LAWS(RAJ)-1955-1-44

STATE Vs. BACHAN SINGH

Decided On January 14, 1955
STATE Appellant
V/S
BACHAN SINGH Respondents

JUDGEMENT

(1.) BACHAN Singh was found guilty of an offence under Section 33 (f) of the Excise Regulation 1 of 1915 and sentenced to pay a fine of Rs. 300/- with l1/2 months rigorous imprisonment in default. Against his conviction and sentence he tiled an appeal before the learned Sessions Judge who reduced the fine to Rs. 25/- only but maintained the conviction. Now the State has come up in revision seeking; an enhancement of the sentence imposed on Bachan Singh. In this revision, I have heard the learned Counsel for Bachan Singh and the learned Public Prosecutor.

(2.) THE first contention of the learned Counsel for the accused is that the conviction cannot be maintained. It is urged that the whole trial is vitiated inasmuch as the learned Magistrate did not properly explain the ingredients of the offence and did not himself record the statement of the accused. The learned Counsel has referred me to - 'ladu v. Phul Chanel 1937 AMLJ 140 (A) and Fateh Chand v. Munna Lal', 1938 AMLJ 17 (B ). In the earlier ruling the practice of Magistrate directing his clerk to perform the Magistrate's duty of verifying the complaint and making a preliminary enquiry under Section 202, Criminal P. C. was condemned. In the latter ruling the Magistrate's conduct in not recording the statement of the applicant in accordance with the requirements of Section 356, Criminal P. C. was condemned. In my opinion, neither of these rulings will help the learned Counsel. This case is governed by the provisions of Sections 242 and 243, Criminal Procedure Code. Under Section 242, the Magistrate had to explain the particulars of the offence to the accused and to ask him to show cause why he should not be convicted. The Magistrate was called upon by the learned Sessions Judge to submit a report. The original report is on the tile of 'criminal Appeal No. 94 of 1954, but covers this case also. The learned Magistrate therein has stated that the particulars of the offence were read over and explained to the accused individually and the plea has been recorded from his dictation at the accused's instance. Section 243, Criminal P. C. requires the admission of the accused to. be recorded has nearly as possible in the words used by him. The Code does not specifically provide that the necessary memorandum or record should be prepared by the Magistrate in his own handwriting. But 1 am clear in my mind that no careful Magistrate would delegate this function to his clerk. Judicial work must be performed very carefully and it is essential that the Magistrate should himself make a record of the fact that the particulars of the offence were explained to the accused and should himself record the admission made by the accused as nearly as possible in the words used by the, accused. I, therefore, severely condemn the method adopted by the learned trial Magistrate in this particular case. I hope he would be more careful otherwise he may not be considered fit. to discharge magisterial functions.
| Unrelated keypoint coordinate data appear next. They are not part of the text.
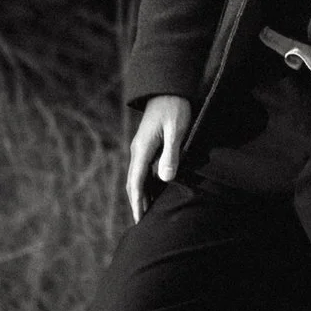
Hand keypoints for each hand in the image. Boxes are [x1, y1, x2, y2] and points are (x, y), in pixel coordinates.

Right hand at [126, 94, 192, 220]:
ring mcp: (142, 147)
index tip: (139, 219)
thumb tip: (164, 179)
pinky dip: (146, 183)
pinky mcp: (148, 144)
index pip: (136, 182)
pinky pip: (144, 169)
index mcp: (142, 149)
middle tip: (141, 222)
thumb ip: (171, 153)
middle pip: (134, 182)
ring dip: (141, 193)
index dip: (137, 202)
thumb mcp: (176, 130)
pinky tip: (154, 190)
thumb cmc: (174, 107)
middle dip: (137, 202)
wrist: (169, 88)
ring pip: (138, 176)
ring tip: (146, 211)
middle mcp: (138, 150)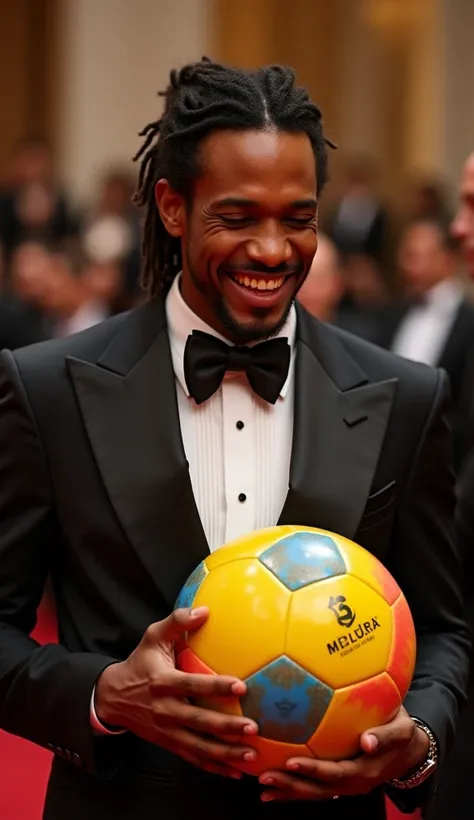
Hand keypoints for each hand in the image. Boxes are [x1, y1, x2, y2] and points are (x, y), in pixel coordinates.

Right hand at [95, 606, 257, 777]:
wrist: (112, 697)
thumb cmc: (140, 663)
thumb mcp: (152, 637)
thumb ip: (177, 621)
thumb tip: (205, 610)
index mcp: (164, 682)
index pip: (193, 685)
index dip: (217, 686)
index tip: (241, 686)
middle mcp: (166, 709)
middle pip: (199, 721)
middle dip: (226, 728)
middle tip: (252, 728)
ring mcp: (167, 730)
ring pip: (199, 746)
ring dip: (225, 754)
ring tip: (251, 756)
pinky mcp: (169, 743)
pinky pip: (193, 758)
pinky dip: (214, 767)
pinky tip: (236, 772)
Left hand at [258, 706, 429, 801]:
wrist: (410, 750)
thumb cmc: (403, 732)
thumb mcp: (402, 729)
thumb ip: (385, 735)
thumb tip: (367, 741)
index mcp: (366, 770)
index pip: (336, 773)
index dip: (313, 770)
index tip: (291, 761)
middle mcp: (354, 783)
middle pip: (319, 789)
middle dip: (291, 785)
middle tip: (265, 776)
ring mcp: (347, 785)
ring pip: (315, 792)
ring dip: (289, 790)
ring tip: (263, 786)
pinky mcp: (341, 781)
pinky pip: (316, 788)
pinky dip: (295, 788)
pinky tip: (274, 785)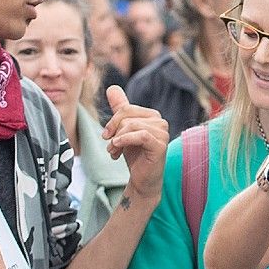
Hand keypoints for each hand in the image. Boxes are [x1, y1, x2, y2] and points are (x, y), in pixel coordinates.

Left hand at [101, 87, 168, 202]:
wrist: (142, 180)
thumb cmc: (135, 156)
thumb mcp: (123, 131)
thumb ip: (120, 109)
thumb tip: (112, 88)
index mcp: (152, 116)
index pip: (126, 109)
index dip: (113, 121)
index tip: (106, 136)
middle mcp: (160, 122)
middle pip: (128, 116)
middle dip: (114, 131)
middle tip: (109, 146)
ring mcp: (163, 133)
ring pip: (131, 126)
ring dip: (117, 141)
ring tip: (113, 153)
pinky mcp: (161, 145)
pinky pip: (140, 135)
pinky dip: (125, 140)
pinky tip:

(3.) SO far as this particular case is concerned, I am, however, of the view that no prejudice has in fact been caused to the accused and the record prepared is substantially correct. The Magistrate has submitted a report and no affidavit has been filed nor any evidence has been led to show that the statement made by the Magistrate is not correct. In this connection ray attention has further been drawn to the fact that the learned Sessions Judge in his appellate judgment noted that the accused had pleaded not guilty. Obviously, this is a clerical mistake. The fact is that the learned Magistrate had noted in his judgment that the accused had pleaded guilty and while it was for the learned Sessions judge to decide whether the plea of guilty had to be taken as such or not, the fact remains that the accused had pleaded guilty. I am therefore, unable to attach any weight to the contention that the learned Sessions Judge was of opinion that the accused's plea of guilty should not be taken as such merely because he has in his judgment stated that the accused pleaded not guilty.